• AIM
Continue the page on measuring angles in degrees, starting after its final sentence.

Have you ever observed Carpenter's square?

This is how it looks!

The carpenter uses it to check right angles.

Mia also wants to make a similar angle tester.

Look at the steps she followed.

She uses this right-angle tester to test right angles, acute angles, or obtuse angles. But she wondered that this does not give her a precise comparison.She cannot find which one among the two obtuse angles is greater.

So, in order to get an accurate comparison, we measure the angles and angles are measured in degrees!

In this mini-lesson, we will learn about the definition of degree, the degree symbol, degree angle, degree to radians conversion, and also about protractor. Check-out the interactive simulations to know more about the lesson and try your hand at solving a few interesting practice questions at the end of the page.

**Lesson Plan**

**Definition of Degree**

Angles are measured in degrees.

One revolution is divided into 360 equal parts and each part is called a degree.

**Degree Symbol**

We usually denote a degree with a small circle \(^\circ\).

For example, \(45^\circ\) means 45 degrees.

So, now you know how to use the degree symbol.

**The Degree to Radians Conversion**

Apart from degrees angles are also measured in radians.

The international bureau of weights and measures specify** rad** as a symbol of the radians.

You can convert the degree to radians by using formula:

\(\begin{align}1\:\text{degree} = \frac{\pi}{180}\mathrm{\;rad}\end{align}\) |

- How many degrees are there in half a revolution?
- How many right angles make \(360^{\circ}\)?

**How to Measure Degrees?**

**Process**

Follow the following steps to measure the angle in degrees.

- Keep the protractor in such a way that its midpoint coincides with vertex \(B\) of the angle.
- Adjust the proctor so that \(\overline{BC}\) lies along the straight-edge of the protractor.
- Read the scale which has the \(0^{\circ}\) mark coinciding with the straight-edge.
- The mark \(\overline{BC}\) on the curved edge gives the degree measure.

**Measuring Angles in Degrees**

Using a protractor is the best way to measure angles.

The curved edge of the protractor is divided into 180 equal parts.

There are two sets of numbers on a protractor:

- One in a clockwise direction
- Another in a counter-clockwise direction

If you observe closely, a protractor tool has degrees marked from \(0^{\circ}\) to \(180^{\circ}\) from left to right in the outer edge and from \(180^{\circ}\) to \(0^{\circ}\) in the inner part.

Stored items
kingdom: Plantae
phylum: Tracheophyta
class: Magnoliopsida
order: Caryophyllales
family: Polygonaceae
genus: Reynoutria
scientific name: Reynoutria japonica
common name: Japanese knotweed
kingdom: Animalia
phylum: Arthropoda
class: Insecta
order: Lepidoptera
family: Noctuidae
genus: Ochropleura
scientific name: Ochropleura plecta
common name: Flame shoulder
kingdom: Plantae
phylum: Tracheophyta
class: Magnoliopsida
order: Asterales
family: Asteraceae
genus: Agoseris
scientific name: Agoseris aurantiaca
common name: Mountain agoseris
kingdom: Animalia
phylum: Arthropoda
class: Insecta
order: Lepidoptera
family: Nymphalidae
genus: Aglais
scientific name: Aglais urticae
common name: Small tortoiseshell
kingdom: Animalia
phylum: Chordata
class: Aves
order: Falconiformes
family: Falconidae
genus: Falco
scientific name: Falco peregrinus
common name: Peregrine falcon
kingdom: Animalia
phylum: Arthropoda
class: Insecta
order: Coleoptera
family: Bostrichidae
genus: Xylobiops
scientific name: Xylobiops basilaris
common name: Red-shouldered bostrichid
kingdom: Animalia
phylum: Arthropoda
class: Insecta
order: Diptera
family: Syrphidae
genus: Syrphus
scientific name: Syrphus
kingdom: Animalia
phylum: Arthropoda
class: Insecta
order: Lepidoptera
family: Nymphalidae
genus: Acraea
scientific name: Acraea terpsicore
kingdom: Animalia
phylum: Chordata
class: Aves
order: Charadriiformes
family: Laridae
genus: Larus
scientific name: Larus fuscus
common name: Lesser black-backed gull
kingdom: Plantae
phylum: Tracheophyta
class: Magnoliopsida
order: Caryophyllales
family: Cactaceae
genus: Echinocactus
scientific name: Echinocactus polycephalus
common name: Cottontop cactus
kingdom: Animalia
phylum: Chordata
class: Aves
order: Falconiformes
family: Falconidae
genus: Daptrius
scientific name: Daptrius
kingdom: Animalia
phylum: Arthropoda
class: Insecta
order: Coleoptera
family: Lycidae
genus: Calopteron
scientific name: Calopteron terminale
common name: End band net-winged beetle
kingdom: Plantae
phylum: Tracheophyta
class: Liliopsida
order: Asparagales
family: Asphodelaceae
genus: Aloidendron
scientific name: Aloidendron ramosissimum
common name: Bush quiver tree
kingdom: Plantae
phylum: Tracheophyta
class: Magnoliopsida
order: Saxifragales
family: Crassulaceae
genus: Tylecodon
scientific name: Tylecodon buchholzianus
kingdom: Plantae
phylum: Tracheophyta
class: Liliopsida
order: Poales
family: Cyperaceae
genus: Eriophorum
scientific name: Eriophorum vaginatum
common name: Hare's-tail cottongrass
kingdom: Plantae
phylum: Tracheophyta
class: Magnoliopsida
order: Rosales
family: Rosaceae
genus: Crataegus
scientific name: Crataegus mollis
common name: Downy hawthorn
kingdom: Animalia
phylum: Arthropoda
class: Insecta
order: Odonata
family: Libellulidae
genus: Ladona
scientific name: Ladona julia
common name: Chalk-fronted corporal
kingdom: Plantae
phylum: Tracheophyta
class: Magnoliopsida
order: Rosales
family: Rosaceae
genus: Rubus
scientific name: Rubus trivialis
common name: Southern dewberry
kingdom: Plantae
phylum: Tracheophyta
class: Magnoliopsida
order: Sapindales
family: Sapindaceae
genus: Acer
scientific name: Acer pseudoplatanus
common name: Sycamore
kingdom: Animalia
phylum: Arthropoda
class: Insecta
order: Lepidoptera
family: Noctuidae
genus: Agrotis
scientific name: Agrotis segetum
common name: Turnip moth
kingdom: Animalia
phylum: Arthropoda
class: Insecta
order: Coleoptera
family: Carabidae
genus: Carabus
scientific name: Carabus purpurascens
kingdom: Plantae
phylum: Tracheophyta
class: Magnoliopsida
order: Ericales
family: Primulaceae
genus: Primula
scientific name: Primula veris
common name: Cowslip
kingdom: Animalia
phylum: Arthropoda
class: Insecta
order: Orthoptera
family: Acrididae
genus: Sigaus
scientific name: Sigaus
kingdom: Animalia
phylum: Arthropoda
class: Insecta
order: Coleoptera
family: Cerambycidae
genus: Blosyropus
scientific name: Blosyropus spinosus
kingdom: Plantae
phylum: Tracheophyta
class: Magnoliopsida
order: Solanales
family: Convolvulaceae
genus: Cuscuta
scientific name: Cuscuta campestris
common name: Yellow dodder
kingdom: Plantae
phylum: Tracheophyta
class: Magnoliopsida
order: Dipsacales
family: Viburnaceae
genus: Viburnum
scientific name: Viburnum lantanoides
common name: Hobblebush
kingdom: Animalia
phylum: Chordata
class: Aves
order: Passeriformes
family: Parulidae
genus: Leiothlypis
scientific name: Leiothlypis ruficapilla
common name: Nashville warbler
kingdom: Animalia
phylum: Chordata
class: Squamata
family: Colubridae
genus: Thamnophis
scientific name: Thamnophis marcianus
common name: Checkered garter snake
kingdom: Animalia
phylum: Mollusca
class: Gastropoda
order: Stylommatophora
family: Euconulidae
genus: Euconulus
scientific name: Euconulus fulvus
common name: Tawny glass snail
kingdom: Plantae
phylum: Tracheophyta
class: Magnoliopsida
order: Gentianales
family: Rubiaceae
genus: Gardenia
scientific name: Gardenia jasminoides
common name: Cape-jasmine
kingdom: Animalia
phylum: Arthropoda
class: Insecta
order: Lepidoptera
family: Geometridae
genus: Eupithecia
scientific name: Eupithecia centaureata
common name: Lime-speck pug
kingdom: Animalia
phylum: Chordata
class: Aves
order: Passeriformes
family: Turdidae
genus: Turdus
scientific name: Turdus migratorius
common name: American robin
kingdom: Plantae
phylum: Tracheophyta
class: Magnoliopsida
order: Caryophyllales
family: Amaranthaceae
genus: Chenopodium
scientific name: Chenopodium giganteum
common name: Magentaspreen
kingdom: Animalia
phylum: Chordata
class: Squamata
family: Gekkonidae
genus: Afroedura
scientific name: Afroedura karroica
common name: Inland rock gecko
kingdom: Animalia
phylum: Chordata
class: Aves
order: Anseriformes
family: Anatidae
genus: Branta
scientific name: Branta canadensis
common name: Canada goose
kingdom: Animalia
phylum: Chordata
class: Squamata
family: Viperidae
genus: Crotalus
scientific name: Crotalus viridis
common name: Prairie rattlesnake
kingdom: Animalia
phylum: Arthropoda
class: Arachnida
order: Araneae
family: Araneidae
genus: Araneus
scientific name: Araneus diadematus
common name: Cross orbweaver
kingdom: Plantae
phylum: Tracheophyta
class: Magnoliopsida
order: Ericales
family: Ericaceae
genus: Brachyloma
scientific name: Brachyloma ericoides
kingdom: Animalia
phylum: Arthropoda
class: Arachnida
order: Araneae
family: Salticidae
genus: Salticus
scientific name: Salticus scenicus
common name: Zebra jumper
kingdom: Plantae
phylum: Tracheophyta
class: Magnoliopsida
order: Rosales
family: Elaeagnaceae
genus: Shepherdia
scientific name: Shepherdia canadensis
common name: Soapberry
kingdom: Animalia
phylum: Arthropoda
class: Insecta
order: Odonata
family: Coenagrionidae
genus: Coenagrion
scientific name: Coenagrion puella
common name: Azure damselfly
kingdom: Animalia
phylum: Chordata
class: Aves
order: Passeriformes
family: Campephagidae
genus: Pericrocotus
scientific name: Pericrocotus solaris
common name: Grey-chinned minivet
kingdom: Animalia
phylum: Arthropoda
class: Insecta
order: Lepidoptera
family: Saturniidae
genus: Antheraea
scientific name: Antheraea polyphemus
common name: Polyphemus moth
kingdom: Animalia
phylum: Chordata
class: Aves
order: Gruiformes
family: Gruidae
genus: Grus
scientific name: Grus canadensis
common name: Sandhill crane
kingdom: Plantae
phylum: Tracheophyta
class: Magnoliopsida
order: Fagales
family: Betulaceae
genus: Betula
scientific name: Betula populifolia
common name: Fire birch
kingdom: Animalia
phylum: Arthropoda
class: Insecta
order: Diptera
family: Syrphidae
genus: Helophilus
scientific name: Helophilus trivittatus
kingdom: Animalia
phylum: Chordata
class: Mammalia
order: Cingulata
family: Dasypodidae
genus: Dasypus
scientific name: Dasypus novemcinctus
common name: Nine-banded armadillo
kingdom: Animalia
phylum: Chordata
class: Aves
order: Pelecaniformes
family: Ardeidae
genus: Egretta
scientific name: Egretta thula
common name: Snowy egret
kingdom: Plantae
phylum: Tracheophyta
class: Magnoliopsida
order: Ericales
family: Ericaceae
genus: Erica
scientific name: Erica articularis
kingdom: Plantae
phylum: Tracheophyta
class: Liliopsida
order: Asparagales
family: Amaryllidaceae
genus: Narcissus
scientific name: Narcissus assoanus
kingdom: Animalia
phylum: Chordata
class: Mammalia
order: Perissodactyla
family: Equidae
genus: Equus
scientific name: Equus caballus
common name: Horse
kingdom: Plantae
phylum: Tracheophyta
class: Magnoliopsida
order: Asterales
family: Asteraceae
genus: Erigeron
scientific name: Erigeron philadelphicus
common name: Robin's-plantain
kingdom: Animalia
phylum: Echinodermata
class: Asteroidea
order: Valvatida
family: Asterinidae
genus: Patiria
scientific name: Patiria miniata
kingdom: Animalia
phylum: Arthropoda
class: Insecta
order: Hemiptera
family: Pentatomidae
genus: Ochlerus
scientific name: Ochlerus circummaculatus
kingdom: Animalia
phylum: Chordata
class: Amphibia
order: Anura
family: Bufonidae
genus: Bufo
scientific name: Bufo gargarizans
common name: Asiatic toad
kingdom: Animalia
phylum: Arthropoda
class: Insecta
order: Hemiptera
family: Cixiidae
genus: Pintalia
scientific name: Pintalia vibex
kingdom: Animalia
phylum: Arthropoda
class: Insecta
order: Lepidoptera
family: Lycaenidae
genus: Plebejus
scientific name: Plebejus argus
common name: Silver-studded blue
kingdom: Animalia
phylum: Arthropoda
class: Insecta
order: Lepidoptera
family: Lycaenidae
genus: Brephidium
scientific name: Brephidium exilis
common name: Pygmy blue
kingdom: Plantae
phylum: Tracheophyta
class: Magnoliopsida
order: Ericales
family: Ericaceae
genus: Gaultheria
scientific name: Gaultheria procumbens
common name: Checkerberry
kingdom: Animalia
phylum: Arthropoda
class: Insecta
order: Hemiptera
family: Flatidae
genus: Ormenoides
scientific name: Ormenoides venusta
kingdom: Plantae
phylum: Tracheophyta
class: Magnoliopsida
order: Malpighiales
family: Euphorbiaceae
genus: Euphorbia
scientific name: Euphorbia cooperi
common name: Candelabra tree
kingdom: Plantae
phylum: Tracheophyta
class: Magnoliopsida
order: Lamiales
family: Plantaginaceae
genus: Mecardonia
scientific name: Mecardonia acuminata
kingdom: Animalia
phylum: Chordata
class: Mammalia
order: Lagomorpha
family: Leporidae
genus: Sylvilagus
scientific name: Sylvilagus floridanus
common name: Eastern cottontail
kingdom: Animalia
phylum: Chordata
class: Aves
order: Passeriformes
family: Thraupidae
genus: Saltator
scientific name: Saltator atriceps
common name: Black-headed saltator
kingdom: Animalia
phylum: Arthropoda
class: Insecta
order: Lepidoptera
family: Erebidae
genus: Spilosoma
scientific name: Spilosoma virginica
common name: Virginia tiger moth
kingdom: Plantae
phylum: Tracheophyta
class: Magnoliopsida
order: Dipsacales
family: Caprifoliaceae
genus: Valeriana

• RESULT
The inner readings and outer reading supplements each other. i.e., they add up to form a complete \(180^ \circ\) degree angle.

If the angle to be measured is at the left part of the protractor, we need to use the outer reading of the protractor.

\[\angle\text{POR}=80^{\circ}\]

If the angle to be measured is at the right part of the protractor, we need to use the inner readings of the protractor.

\[\angle\text{QOR}=100^{\circ}\]

Let’s try and see if we can find out what type of angle is \(\angle{AOB}\) given below.

Doesn't it look like an acute angle?

This means that its measure is greater than \({0^\circ}\) and less than \({90^\circ}\) degree angle.

Now let’s try to find its exact measure with the help of a protractor.

**Step 1**

Align the protractor with the ray OB as shown below.

Start reading from the \({0^\circ}\) mark on the bottom-right of the protractor.

**Step 2**

Measure the angle using the inner readings on the lower arc (inner readings) of the protractor.

\(\angle{AOB}=37^\circ\)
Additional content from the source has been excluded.